Richardson has since said the Legislature must raise taxes during the January legislative session. The state’s projected $1 billion shortfall for next year is too large to close through cuts alones.
In everyday terms, that $1 billion shortfall represents nearly $1 out of every $5 the state spends on services, meaning state lawmakers have a big challenge ahead. Many lawmakers acknowledge that closing that shortfall will require a mix of tax increases and spending cuts.
State lawmakers challenged Richardson not only on his overall approach to fixing this year’s budget, but on individual actions as well.
Anger over Medicaid cuts
One sore point with some lawmakers was Richardson’s decision to cut Medicaid. In recent weeks several lawmakers have said their budget protected Medicaid and never intended to cut the program despite the Richardson administration’s pronouncements to the contrary.
“They were already being underfunded as it is,” state Rep. Jose Campos, D-Santa Rosa, said of Medicaid. “Taking out another 1 percent is just going to be creating more harm than good.”

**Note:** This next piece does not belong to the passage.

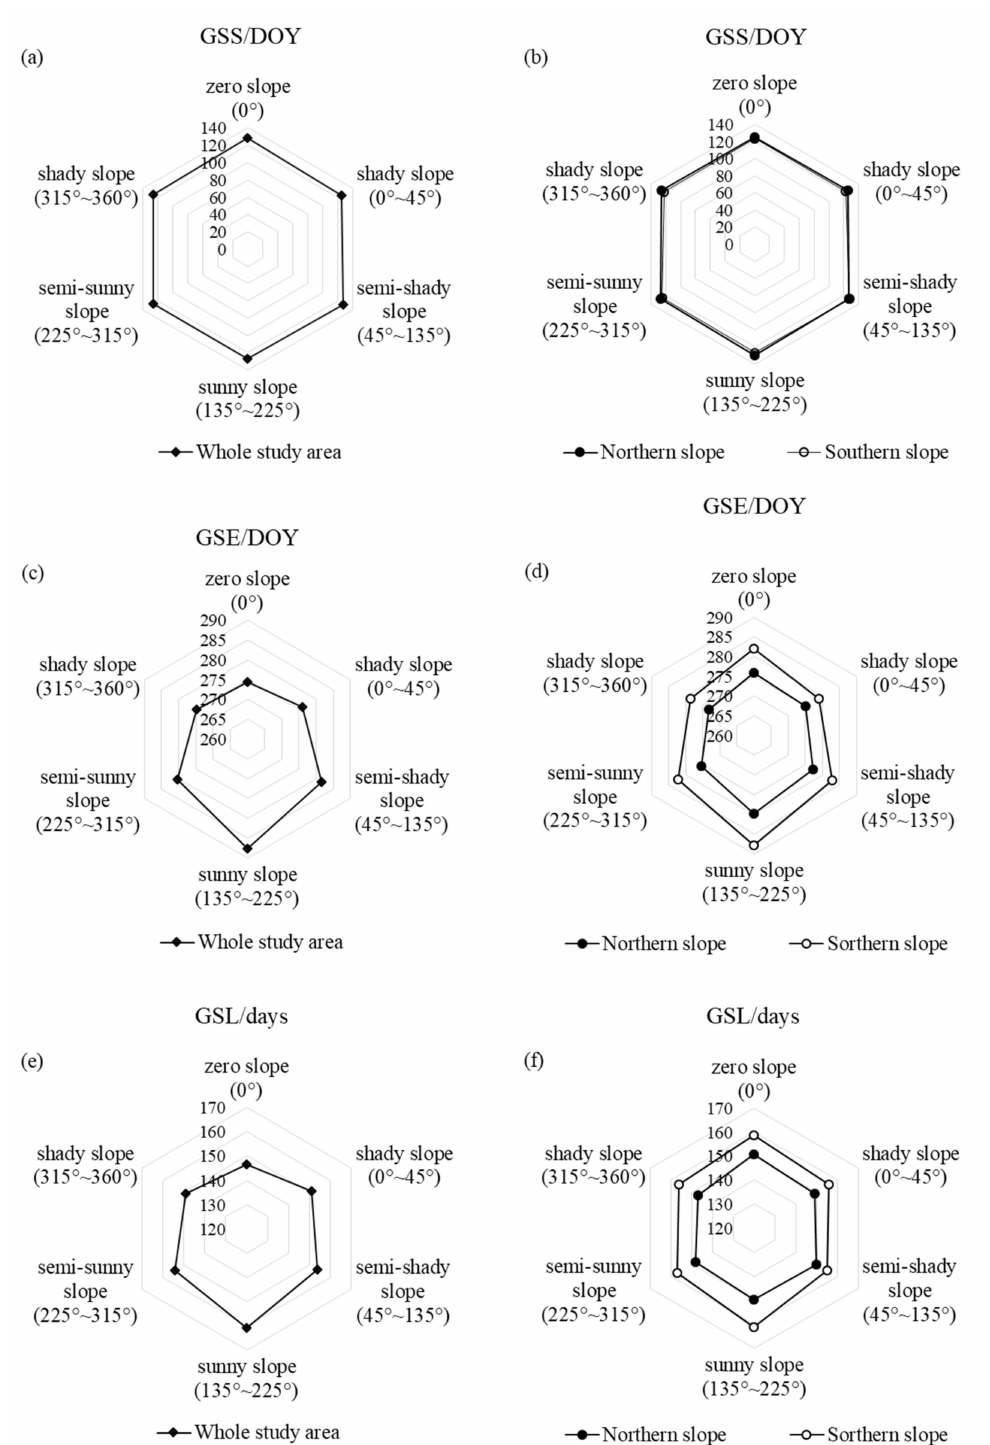
Figure 8. Changes of vegetation phenological parameters on the different aspects in Niubeiliang Reserve from 2000 to 2017. ( a ) GSS of the whole area with the aspect; ( b ) GSS of the northern and southern slopes with the aspect; ( c ) GSE of the whole area with the aspect; ( d ) GSE of the northern and southern slopes with the aspect; ( e ) GSL of the whole area with the aspect; ( f ) GSL of the northern and southern slopes with the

Richardson cut $5 million in state funding from the program, but because of the quirks of Medicaid funding, that resulted in an additional loss of $23 million in federal matching dollars. The state and federal governments jointly fund Medicaid, but the federal government is the senior partner, providing a 4 to 1 match for every New Mexico dollar that is spent on Medicaid (counting federal stimulus dollars).
Richardson said he was prepared to sacrifice like all New Mexicans, and pointed to his decision to eliminate 84 jobs usually held by his political appointees.
“A lot of individuals will lose their jobs,” Richardson said of his political appointees.
But Rep. Nate Cote, D-Las Cruces, didn’t buy that answer. He noted that more than 60 of those jobs are already vacant, a statement Richardson disputed Thursday afternoon.
“So really, he’s getting rid of very few,” said Cote, who was one of the first to propose cuts to the governor’s political appointees during the special session. “Personally, I don’t think it’s enough. … He probably has 20 people that are occupying those positions that are leaving anyway.”
“I don’t think he’s sacrificing much by doing this,” Cote said. “Meanwhile, I think he’s sacrificing some of the hard-working state employees with furloughs.”